Overall, the chart illustrates that machine learning is not merely a theoretical innovation but a practical solution that enhances decision-making, minimizes risk, and supports more efficient reservoir management strategies.
Conclusion
This study compares traditional hyperbolic decline curve analysis (DCA) with three data-driven models: ARIMA, Random Forest, and LSTM neural networks.
- ARIMA models short-term trends but lacks accuracy for nonlinear, long-term behavior (RMSE: 30.97).
- Random Forest offers flexibility with multivariate inputs but performs poorly on temporal patterns (RMSE: 32.64).
- LSTM significantly outperforms others (RMSE: 4.21), effectively capturing complex decline trends, shut-ins, and operational changes.
Findings show that deep learning models, especially LSTM, provide higher accuracy and adaptability than traditional methods. They support real-time monitoring, handle irregular production patterns, and scale well across multiple fields.
Key implementation factors include data preprocessing, hyperparameter tuning, and robust model validation. Future work should focus on hybrid physics–AI models, explainable AI, and deployment platforms tailored to reservoir conditions.
In conclusion, machine learning enhances—not replaces—traditional DCA, offering a more precise and adaptive forecasting framework for modern petroleum operations.
Reference:
- Arps, J. J. (1945). Analysis of decline curves. Transactions of the AIME, 160(01), 228–247. https://doi.org/10.2118/945228-G
- Hosseini, S., & Akilan, T. (2023). Advanced deep regression models for forecasting time series oil production. arXiv preprint arXiv:2308.16105.
- Lim, B., Arik, S. Ö., Loeff, N., & Pfister, T. (2021). Time-series forecasting with deep learning: A survey. arXiv preprint arXiv:2104.13478.

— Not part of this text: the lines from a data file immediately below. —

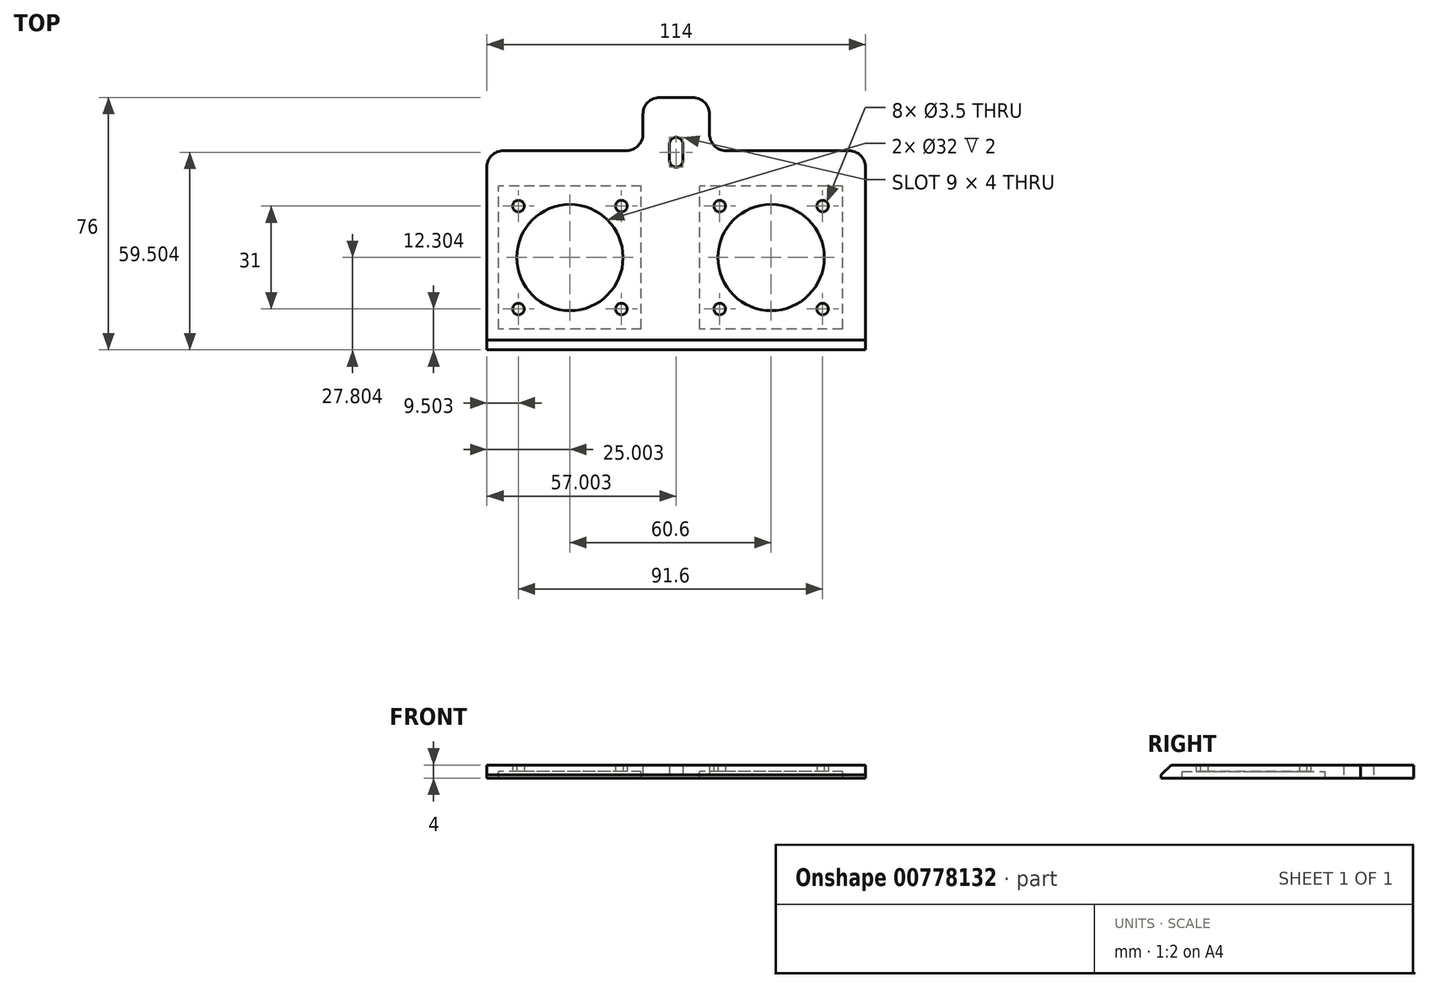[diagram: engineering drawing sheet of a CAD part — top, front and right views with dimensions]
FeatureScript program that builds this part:
annotation { "Feature Type Name" : "Feature", "Feature Type Description" : "" }
export const myFeature = defineFeature(function(context is Context, id is Id, definition is map)
    precondition{}
    {
        {
            var Q0;
            Q0=qCreatedBy(makeId("Top.planeOp"),FACE);
            var sketch = newSketch(context, id + "F0", { "sketchPlane" : qUnion([Q0])});
            skLineSegment(sketch, "E0", {"start": v(-55.62, 27.94) * mm, "end": v(-55.62, -32.06) * mm});
            skLineSegment(sketch, "E1", {"start": v(-55.62, -32.06) * mm, "end": v(58.38, -32.06) * mm});
            skLineSegment(sketch, "E2", {"start": v(58.38, -32.06) * mm, "end": v(58.38, 27.94) * mm});
            skLineSegment(sketch, "E3", {"start": v(58.38, 27.94) * mm, "end": v(11.38, 27.94) * mm});
            skLineSegment(sketch, "E4", {"start": v(11.38, 27.94) * mm, "end": v(11.38, 43.94) * mm});
            skLineSegment(sketch, "E5", {"start": v(11.38, 43.94) * mm, "end": v(-8.62, 43.94) * mm});
            skLineSegment(sketch, "E6", {"start": v(-8.62, 43.94) * mm, "end": v(-8.62, 27.94) * mm});
            skLineSegment(sketch, "E7", {"start": v(-8.62, 27.94) * mm, "end": v(-55.62, 27.94) * mm});
            skLineSegment(sketch, "E8.bottom", {"start": v(-15.12, -19.76) * mm, "end": v(-46.12, -19.76) * mm, "construction": true});
            skLineSegment(sketch, "E8.top", {"start": v(-15.12, 11.24) * mm, "end": v(-46.12, 11.24) * mm, "construction": true});
            skLineSegment(sketch, "E8.left", {"start": v(-15.12, -19.76) * mm, "end": v(-15.12, 11.24) * mm, "construction": true});
            skLineSegment(sketch, "E8.right", {"start": v(-46.12, -19.76) * mm, "end": v(-46.12, 11.24) * mm, "construction": true});
            skPoint(sketch, "E8.middle", {"position": v(-30.62, -4.26) * mm});
            skLineSegment(sketch, "E9.bottom", {"start": v(45.48, -19.76) * mm, "end": v(14.48, -19.76) * mm, "construction": true});
            skLineSegment(sketch, "E9.top", {"start": v(45.48, 11.24) * mm, "end": v(14.48, 11.24) * mm, "construction": true});
            skLineSegment(sketch, "E9.left", {"start": v(45.48, -19.76) * mm, "end": v(45.48, 11.24) * mm, "construction": true});
            skLineSegment(sketch, "E9.right", {"start": v(14.48, -19.76) * mm, "end": v(14.48, 11.24) * mm, "construction": true});
            skPoint(sketch, "E9.middle", {"position": v(29.98, -4.26) * mm});
            skLineSegment(sketch, "E10", {"start": v(-55.62, 22.11) * mm, "end": v(-46.12, 22.11) * mm, "construction": true});
            skLineSegment(sketch, "E11", {"start": v(-82.7, 27.94) * mm, "end": v(-82.7, 11.24) * mm, "construction": true});
            skLineSegment(sketch, "E12", {"start": v(-71.32, 27.94) * mm, "end": v(-71.32, -4.26) * mm, "construction": true});
            skLineSegment(sketch, "E13", {"start": v(58.38, 22.92) * mm, "end": v(45.48, 22.92) * mm, "construction": true});
            skCircle(sketch, "E14", {"center": v(-46.12, 11.24) * mm, "radius": 1.75 * mm});
            skCircle(sketch, "E15", {"center": v(-15.12, 11.24) * mm, "radius": 1.75 * mm});
            skCircle(sketch, "E16", {"center": v(-15.12, -19.76) * mm, "radius": 1.75 * mm});
            skCircle(sketch, "E17", {"center": v(-46.12, -19.76) * mm, "radius": 1.75 * mm});
            skCircle(sketch, "E18", {"center": v(14.48, 11.24) * mm, "radius": 1.75 * mm});
            skCircle(sketch, "E19", {"center": v(14.48, -19.76) * mm, "radius": 1.75 * mm});
            skCircle(sketch, "E20", {"center": v(45.48, -19.76) * mm, "radius": 1.75 * mm});
            skCircle(sketch, "E21", {"center": v(45.48, 11.24) * mm, "radius": 1.75 * mm});
            skCircle(sketch, "E22", {"center": v(-30.62, -4.26) * mm, "radius": 16 * mm});
            skCircle(sketch, "E23", {"center": v(29.98, -4.26) * mm, "radius": 16 * mm});
            skLineSegment(sketch, "E24", {"start": v(-14.49, 43.94) * mm, "end": v(-14.49, 29.94) * mm, "construction": true});
            skLineSegment(sketch, "E25", {"start": v(-14.49, 29.94) * mm, "end": v(-14.49, 24.94) * mm, "construction": true});
            skLineSegment(sketch, "E26", {"start": v(-8.62, 52.3) * mm, "end": v(1.38, 52.3) * mm, "construction": true});
            skCircle(sketch, "E27", {"center": v(1.38, 29.94) * mm, "radius": 2 * mm});
            skCircle(sketch, "E28", {"center": v(1.38, 24.94) * mm, "radius": 2 * mm});
            skLineSegment(sketch, "E29", {"start": v(-0.62, 29.94) * mm, "end": v(-0.62, 24.94) * mm});
            skLineSegment(sketch, "E30", {"start": v(3.38, 24.94) * mm, "end": v(3.38, 29.94) * mm});
            skLineSegment(sketch, "E31.bottom", {"start": v(51.48, -25.76) * mm, "end": v(8.48, -25.76) * mm});
            skLineSegment(sketch, "E31.top", {"start": v(51.48, 17.24) * mm, "end": v(8.48, 17.24) * mm});
            skLineSegment(sketch, "E31.left", {"start": v(51.48, -25.76) * mm, "end": v(51.48, 17.24) * mm});
            skLineSegment(sketch, "E31.right", {"start": v(8.48, -25.76) * mm, "end": v(8.48, 17.24) * mm});
            skLineSegment(sketch, "E32.bottom", {"start": v(-9.12, -25.76) * mm, "end": v(-52.12, -25.76) * mm});
            skLineSegment(sketch, "E32.top", {"start": v(-9.12, 17.24) * mm, "end": v(-52.12, 17.24) * mm});
            skLineSegment(sketch, "E32.left", {"start": v(-9.12, -25.76) * mm, "end": v(-9.12, 17.24) * mm});
            skLineSegment(sketch, "E32.right", {"start": v(-52.12, -25.76) * mm, "end": v(-52.12, 17.24) * mm});
            skSolve(sketch);
        }
        {
            var Q0;
            Q0=makeQuery(id+"F0.imprint","IMPRINT",FACE,{"disambiguationData":[TD([[makeQuery(id+"F0.imprint","IMPRINT",EDGE,{"derivedFrom":sQuery(id+"F0.wireOp",EDGE,"E0")}),1.0]])]});
            var Q1;
            Q1=makeQuery(id+"F0.imprint","IMPRINT",FACE,{"disambiguationData":[TD([[makeQuery(id+"F0.imprint","IMPRINT",EDGE,{"derivedFrom":sQuery(id+"F0.wireOp",EDGE,"E14")}),-1.0]])]});
            var Q2;
            Q2=makeQuery(id+"F0.imprint","IMPRINT",FACE,{"disambiguationData":[TD([[makeQuery(id+"F0.imprint","IMPRINT",EDGE,{"derivedFrom":sQuery(id+"F0.wireOp",EDGE,"E18")}),-1.0]])]});
            extrude(context, id + "F1", {"entities" : qUnion([Q0, Q1, Q2]), "depth" : 4 * mm, "offsetDistance" : 25 * mm});
        }
        {
            var Q0;
            Q0=makeQuery(id+"F1.opExtrude","SWEPT_EDGE",EDGE,{"disambiguationData":[OSD([sQuery(id+"F0.wireOp",EDGE,"E5"),sQuery(id+"F0.wireOp",EDGE,"E6")])]});
            var Q1;
            Q1=makeQuery(id+"F1.opExtrude","SWEPT_EDGE",EDGE,{"disambiguationData":[OSD([sQuery(id+"F0.wireOp",EDGE,"E6"),sQuery(id+"F0.wireOp",EDGE,"E7")])]});
            var Q2;
            Q2=makeQuery(id+"F1.opExtrude","SWEPT_EDGE",EDGE,{"disambiguationData":[OSD([sQuery(id+"F0.wireOp",EDGE,"E0"),sQuery(id+"F0.wireOp",EDGE,"E7")])]});
            var Q3;
            Q3=makeQuery(id+"F1.opExtrude","SWEPT_EDGE",EDGE,{"disambiguationData":[OSD([sQuery(id+"F0.wireOp",EDGE,"E4"),sQuery(id+"F0.wireOp",EDGE,"E5")])]});
            var Q4;
            Q4=makeQuery(id+"F1.opExtrude","SWEPT_EDGE",EDGE,{"disambiguationData":[OSD([sQuery(id+"F0.wireOp",EDGE,"E3"),sQuery(id+"F0.wireOp",EDGE,"E4")])]});
            var Q5;
            Q5=makeQuery(id+"F1.opExtrude","SWEPT_EDGE",EDGE,{"disambiguationData":[OSD([sQuery(id+"F0.wireOp",EDGE,"E2"),sQuery(id+"F0.wireOp",EDGE,"E3")])]});
            fillet(context, id + "F2", {"entities" : qUnion([Q0, Q1, Q2, Q3, Q4, Q5]), "radius" : 5 * mm, "tangentPropagation" : true, "allowEdgeOverflow" : false});
        }
        {
            var Q0;
            Q0=makeQuery(id+"F1.opExtrude","CAP_EDGE",EDGE,{"disambiguationData":[OSD([sQuery(id+"F0.wireOp",EDGE,"E1")])],"isStart":false});
            chamfer(context, id + "F3", {"entities" : qUnion([Q0]), "width" : 3 * mm, "tangentPropagation" : true});
        }
        {
            var Q0;
            Q0=makeQuery(id+"F0.imprint","IMPRINT",FACE,{"disambiguationData":[TD([[makeQuery(id+"F0.imprint","IMPRINT",EDGE,{"derivedFrom":sQuery(id+"F0.wireOp",EDGE,"E14")}),-1.0]])]});
            var Q1;
            Q1=makeQuery(id+"F0.imprint","IMPRINT",FACE,{"disambiguationData":[TD([[makeQuery(id+"F0.imprint","IMPRINT",EDGE,{"derivedFrom":sQuery(id+"F0.wireOp",EDGE,"E18")}),-1.0]])]});
            extrude(context, id + "F4", {"entities" : qUnion([Q0, Q1]), "operationType" : NewBodyOperationType.REMOVE, "oppositeDirection" : true, "depth" : 4 * mm, "offsetDistance" : 25 * mm, "hasSecondDirection" : true, "secondDirectionOppositeDirection" : false, "secondDirectionDepth" : 2 * mm});
        }
    });
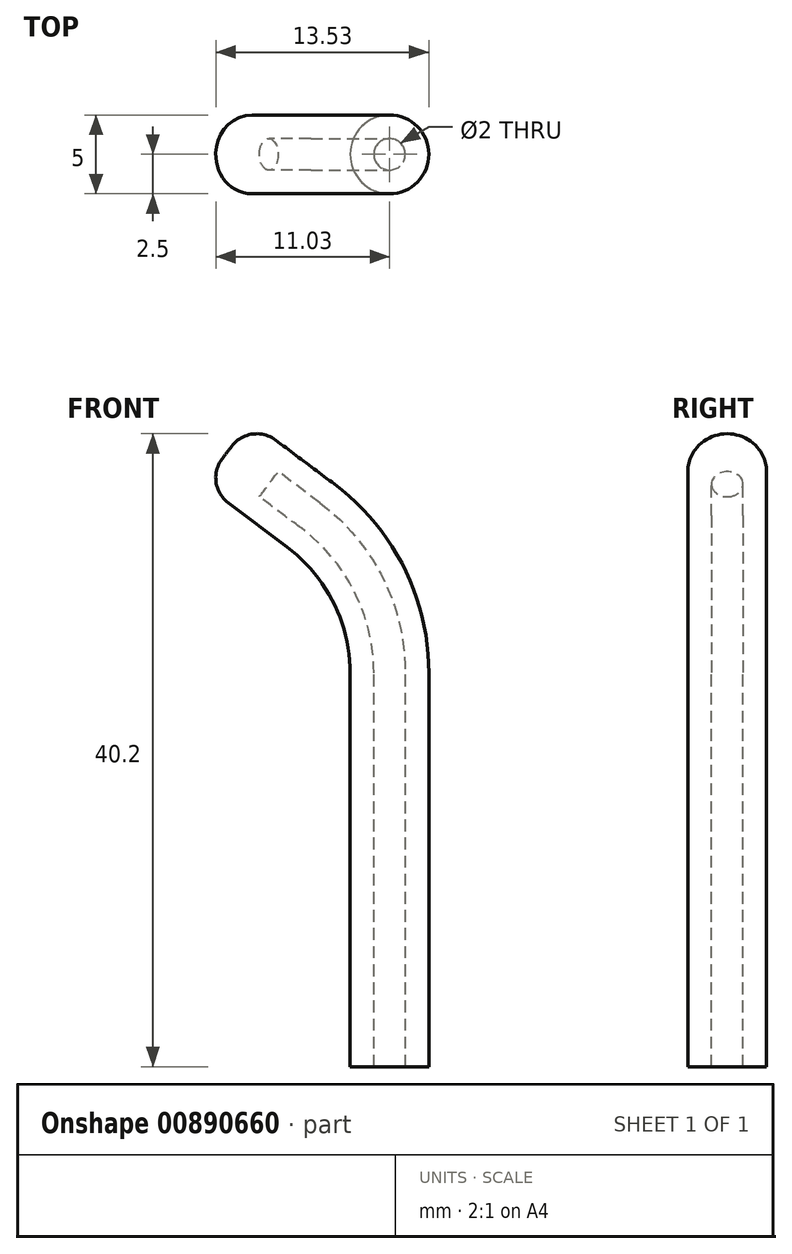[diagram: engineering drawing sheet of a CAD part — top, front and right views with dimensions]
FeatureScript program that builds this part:
annotation { "Feature Type Name" : "Feature", "Feature Type Description" : "" }
export const myFeature = defineFeature(function(context is Context, id is Id, definition is map)
    precondition{}
    {
        {
            var Q0;
            Q0=qCreatedBy(makeId("Front.planeOp"),FACE);
            var sketch = newSketch(context, id + "F0", { "sketchPlane" : qUnion([Q0])});
            skLineSegment(sketch, "E0", {"start": v(0, 0) * mm, "end": v(0, 25) * mm});
            skArc(sketch, "E1", {"start": v(0, 25) * mm, "mid": v(-1.32, 30.6) * mm, "end": v(-5, 35) * mm});
            skLineSegment(sketch, "E2", {"start": v(-5, 35) * mm, "end": v(-10.33, 39) * mm});
            skSolve(sketch);
        }
        {
            var Q0;
            Q0=qCreatedBy(makeId("Top.planeOp"),FACE);
            var sketch = newSketch(context, id + "F1", { "sketchPlane" : qUnion([Q0])});
            skCircle(sketch, "E3", {"center": v(0, 0) * mm, "radius": 2.5 * mm});
            skSolve(sketch);
        }
        {
            var Q0;
            Q0=makeQuery(id+"F1.imprint","IMPRINT",FACE,{"disambiguationData":[TD([[makeQuery(id+"F1.imprint","IMPRINT",EDGE,{"derivedFrom":sQuery(id+"F1.wireOp",EDGE,"E3")}),1.0]])]});
            var Q1;
            Q1=sQuery(id+"F0.wireOp",EDGE,"E0");
            var Q2;
            Q2=sQuery(id+"F0.wireOp",EDGE,"E1");
            var Q3;
            Q3=sQuery(id+"F0.wireOp",EDGE,"E2");
            sweep(context, id + "F2", {"profiles" : qUnion([Q0]), "path" : qUnion([Q1, Q2, Q3])});
        }
        {
            var Q0;
            Q0=makeQuery(id+"F2.opSweep","CAP_EDGE",EDGE,{"disambiguationData":[OSD([sQuery(id+"F0.wireOp",VERTEX,"E2.end"),sQuery(id+"F1.wireOp",EDGE,"E3")])],"isStart":false});
            fillet(context, id + "F3", {"entities" : qUnion([Q0]), "radius" : 2 * mm, "tangentPropagation" : true, "allowEdgeOverflow" : false});
        }
        {
            var Q0;
            Q0=qCreatedBy(makeId("Front.planeOp"),FACE);
            var sketch = newSketch(context, id + "F4", { "sketchPlane" : qUnion([Q0])});
            skLineSegment(sketch, "E4", {"start": v(0, 0) * mm, "end": v(0, 25) * mm});
            skArc(sketch, "E5", {"start": v(0, 25) * mm, "mid": v(-1.32, 30.6) * mm, "end": v(-5, 35) * mm});
            skLineSegment(sketch, "E6", {"start": v(-5, 35) * mm, "end": v(-7.67, 37) * mm});
            skSolve(sketch);
        }
        {
            var Q0;
            Q0=makeQuery(id+"F2.opSweep","CAP_FACE",FACE,{"disambiguationData":[OSD([sQuery(id+"F0.wireOp",VERTEX,"E0.start"),sQuery(id+"F1.wireOp",EDGE,"E3")])],"isStart":true});
            var sketch = newSketch(context, id + "F5", { "sketchPlane" : qUnion([Q0])});
            skCircle(sketch, "E7", {"center": v(0, 0) * mm, "radius": 1 * mm});
            skSolve(sketch);
        }
        {
            var Q0;
            Q0 = qSketchRegion(id + "F5", true);
            var Q1;
            Q1=sQuery(id+"F4.wireOp",EDGE,"E4");
            var Q2;
            Q2=sQuery(id+"F4.wireOp",EDGE,"E5");
            var Q3;
            Q3=sQuery(id+"F4.wireOp",EDGE,"E6");
            sweep(context, id + "F6", {"operationType" : NewBodyOperationType.REMOVE, "profiles" : qUnion([Q0]), "path" : qUnion([Q1, Q2, Q3])});
        }
    });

- Mohaghegh, S. D. (2017). Data-Driven Reservoir Modeling. Society of Petroleum Engineers.
- Raissi, M., Yazdani, A., & Karniadakis, G. E. (2019). Hidden fluid mechanics: Learning velocity and pressure fields from flow visualizations. Science, 367(6481), 1026–1030.
- Tadjer, A., Hong, A., & Bratvold, R. B. (2021). Machine learning based decline curve analysis for short-term oil production forecast. Energy Exploration & Exploitation, 39(5), 1741–1760.
- Zhou, Y., & Li, Y. (2023). Machine learning-based decline curve analysis for short-term oil production forecast. Journal of Petroleum Science and Engineering, 208, 109451.